Published : Nov. 18, 2015 - 18:35
South Korean police said Wednesday they had arrested an Indonesian migrant, who was illegally residing in Korea, on suspicion of supporting an international terrorist group affiliated with al-Qaida.
The National Police Agency nabbed the 32-year-old Indonesian at his residence in South Chungcheong Province on charges of violating the Immigration Control Law and forging documents.
The police raided his residence and confiscated a bowie knife, a model of an M16 rifle and a number of books on Islamic fundamentalism. They also found a debit card and bankbooks under different names.
(Yonhap)
The man, who entered Korea on a forged passport in 2007, is suspected of having supported the al-Nusra Front, a Syrian al-Qaida affiliate, through social media for months.
He was found to have posted a video clip of himself waving the terrorist group’s flag atop a local mountain on social media in April.
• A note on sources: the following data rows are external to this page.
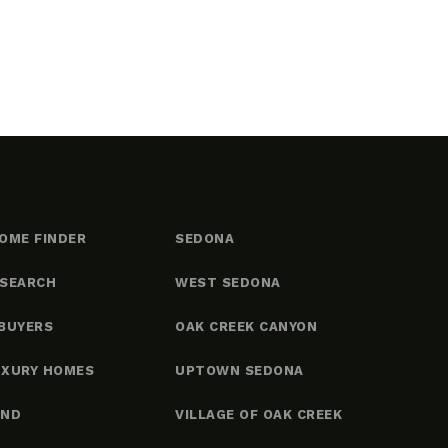
OME FINDER
SEDONA
 SEARCH
WEST SEDONA
BUYERS
OAK CREEK CANYON
UXURY HOMES
UPTOWN SEDONA
AND
VILLAGE OF OAK CREEK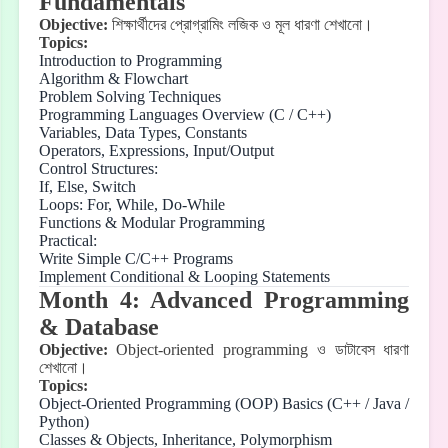
Fundamentals
Objective:
শিক্ষার্থীদের
প্রোগ্রামিং
লজিক
ও
মূল
ধারণা
শেখানো।
Topics:
Introduction to Programming
Algorithm & Flowchart
Problem Solving Techniques
Programming Languages Overview (C / C++)
Variables, Data Types, Constants
Operators, Expressions, Input/Output
Control Structures:
If, Else, Switch
Loops: For, While, Do-While
Functions & Modular Programming
Practical:
Write Simple C/C++ Programs
Implement Conditional & Looping Statements
Month 4: Advanced Programming
& Database
Objective:
Object-oriented programming
ও
ডাটাবেস
ধারণা
শেখানো।
Topics:
Object-Oriented Programming (OOP) Basics (C++ / Java /
Python)
Classes & Objects, Inheritance, Polymorphism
He also uploaded a photo of himself wearing a cap with the group’s logo at Gyeongbokgung Palace, the most frequented tourist destination in central Seoul.
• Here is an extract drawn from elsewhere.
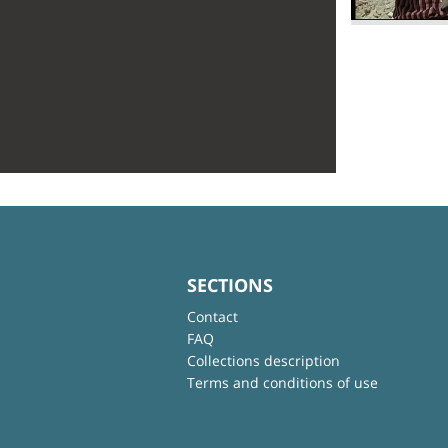
SECTIONS
Contact
FAQ
Collections description
Terms and conditions of use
He expressed his anger toward the worldwide condolences for the French in the wake of Friday night’s deadly attacks in Paris, according to the police.
“It is too much that people pray for France when nobody can confirm who did it while they feel nothing when 400,000 Syrian civilians die,” he said on social media.
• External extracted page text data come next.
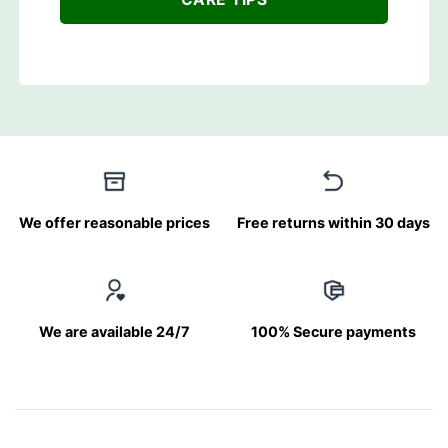
We offer reasonable prices
Free returns within 30 days
We are available 24/7
100% Secure payments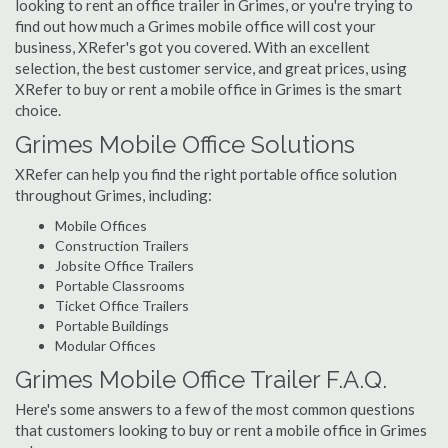
looking to rent an office trailer in Grimes, or you're trying to
find out how much a Grimes mobile office will cost your
business, XRefer's got you covered. With an excellent
selection, the best customer service, and great prices, using
XRefer to buy or rent a mobile office in Grimes is the smart
choice.
Grimes Mobile Office Solutions
XRefer can help you find the right portable office solution
throughout Grimes, including:
Mobile Offices
Construction Trailers
Jobsite Office Trailers
Portable Classrooms
Ticket Office Trailers
Portable Buildings
Modular Offices
Grimes Mobile Office Trailer F.A.Q.
Here's some answers to a few of the most common questions
that customers looking to buy or rent a mobile office in Grimes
Al-Nusra, which was founded in Syria in 2011 at the command of Islamic State leader Abu Bakr al-Baghdadi, aims to establish an Islamist state in Syria, mostly through carrying out bombing, guerilla and suicide attacks. It has links to al-Qaida, and has grown into an international terrorist group with an estimated 10,000 members.
The police said they will continue the investigation to find out whether the suspect has accomplices or is part of a local network of terrorist sympathizers.
Earlier Wednesday, the National Intelligence Service said in a parliamentary report that it found 10 South Koreans who had publicly expressed support for the Islamic State, the group thought to be behind the terrorist attacks in Paris. But the agency could not identify them for legal reasons.
The agency added that 48 foreigners in Korea suspected of being linked to the international terrorist groups or viewed as security risks had been arrested and deported since 2010.
The arrest comes just a month after the government caught five IS sympathizers trying to smuggle bomb materials into Lebanon.
In January, an 18-year-old middle school dropout allegedly traveled to the Middle East to join the Islamic State. Two other Koreans attempted to follow suit, though their trip was canceled after the police confiscated their passports.